Authors: Al-Bazzaz H, Azam M, Amayri M, Bouguila N
Smart meter datasets have recently transitioned from monthly intervals to one-second granularity, yielding invaluable insights for diverse metering functions. Clustering analysis, a fundamental data mining technique, is extensively applied to discern unique energy consumption patterns. However, the advent of high-resolution smart meter data brings forth formidable challenges, including non-Gaussian data distributions, unknown cluster counts, and varying feature importance within high-dimensional spaces. This article introduces an innovative learning framework integrating the expectation-maximization algorithm with the minimum message length criterion. This unified approach enables concurrent feature and model selection, finely tuned for the proposed bounded asymmetric generalized Gaussian mixture model with feature saliency. Our experiments aim to replicate an efficient smart meter data analysis scenario by incorporating three distinct feature extraction methods.
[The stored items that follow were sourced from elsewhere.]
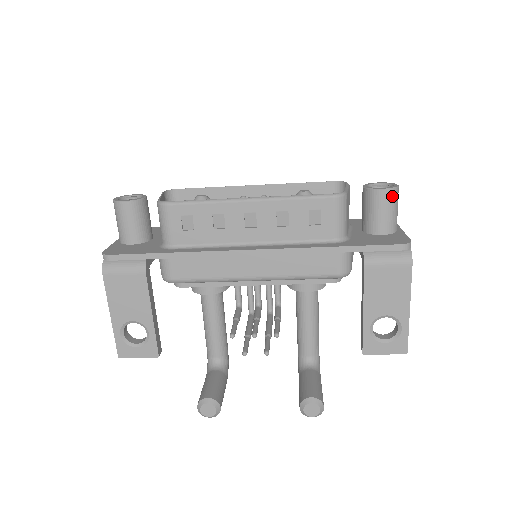
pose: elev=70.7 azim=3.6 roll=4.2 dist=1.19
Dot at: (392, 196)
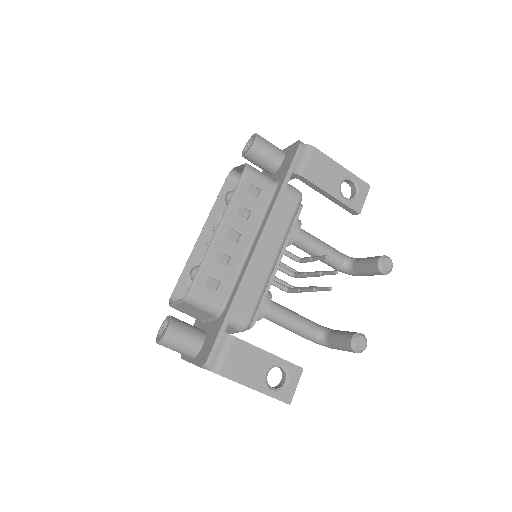
Dot at: (261, 139)
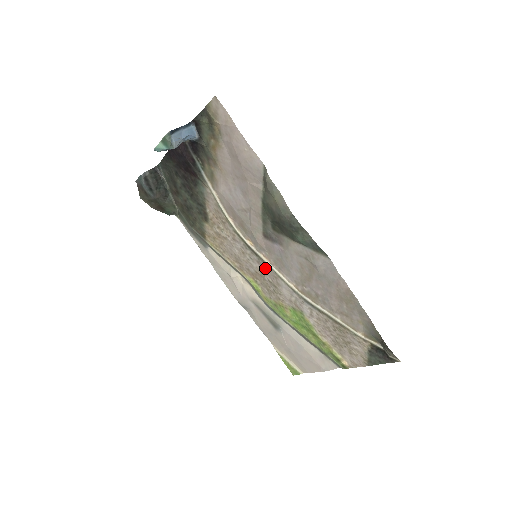
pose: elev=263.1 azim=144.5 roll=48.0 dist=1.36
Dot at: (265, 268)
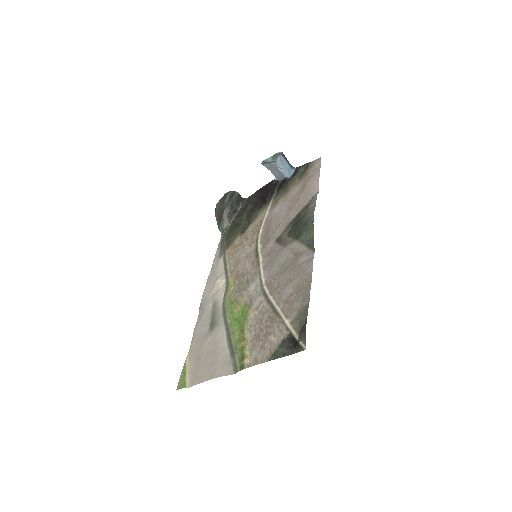
Dot at: (254, 267)
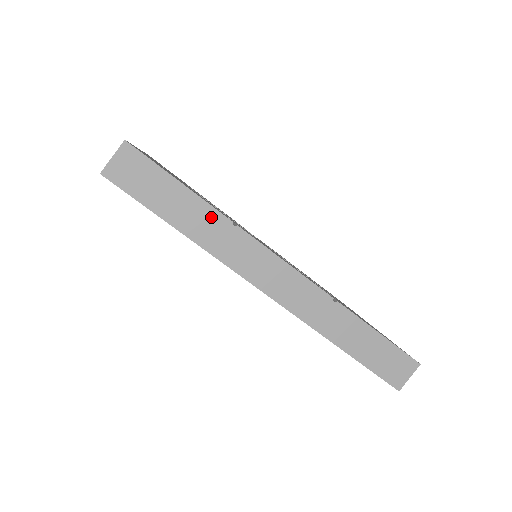
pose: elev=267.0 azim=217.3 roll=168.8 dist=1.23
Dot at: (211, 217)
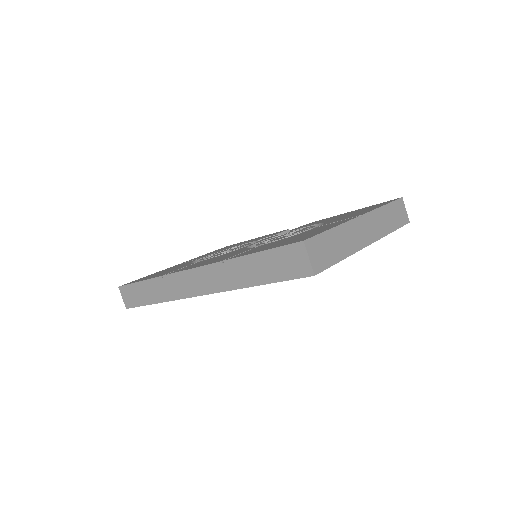
Dot at: (156, 284)
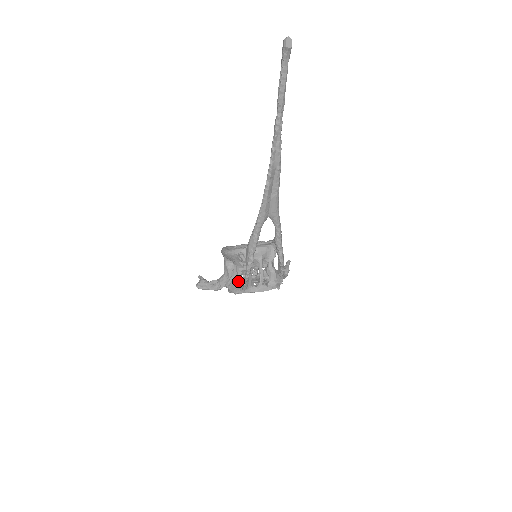
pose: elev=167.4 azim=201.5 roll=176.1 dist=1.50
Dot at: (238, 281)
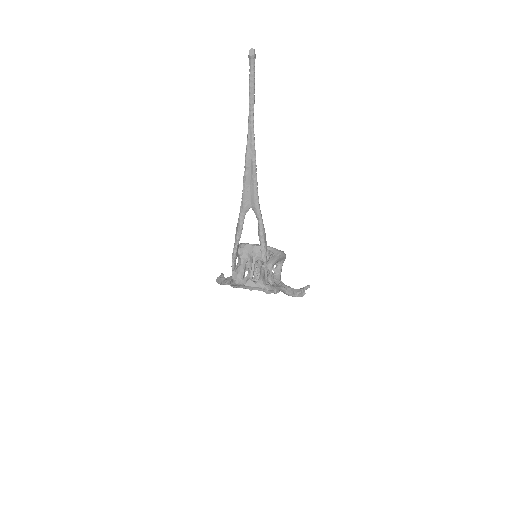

We rigorously validate the clustering efficacy of our proposed algorithm against several state-of-the-art approaches, employing diverse performance metrics across synthetic and real smart meter datasets. The clusters that we identify effectively highlight variations in residential energy consumption, furnishing utility companies with actionable insights for targeted demand reduction efforts. Moreover, we demonstrate our method's robustness and real-world applicability by harnessing Concordia's High-Performance Computing infrastructure. This facilitates efficient energy pattern characterization, particularly within smart meter environments involving edge cloud computing. Finally, we emphasize that our proposed mixture model outperforms three other models in this paper's comparative study. We achieve superior performance compared to the non-bounded variant of the proposed mixture model by an average percentage improvement of 7.828%.
Keywords: asymmetric generalized Gaussian distribution; bounded mixture models; energy analytics; feature selection; probabilistic modelling;
PubMed: https://pubmed.ncbi.nlm.nih.gov/37837127/
DOI: 10.3390/s23198296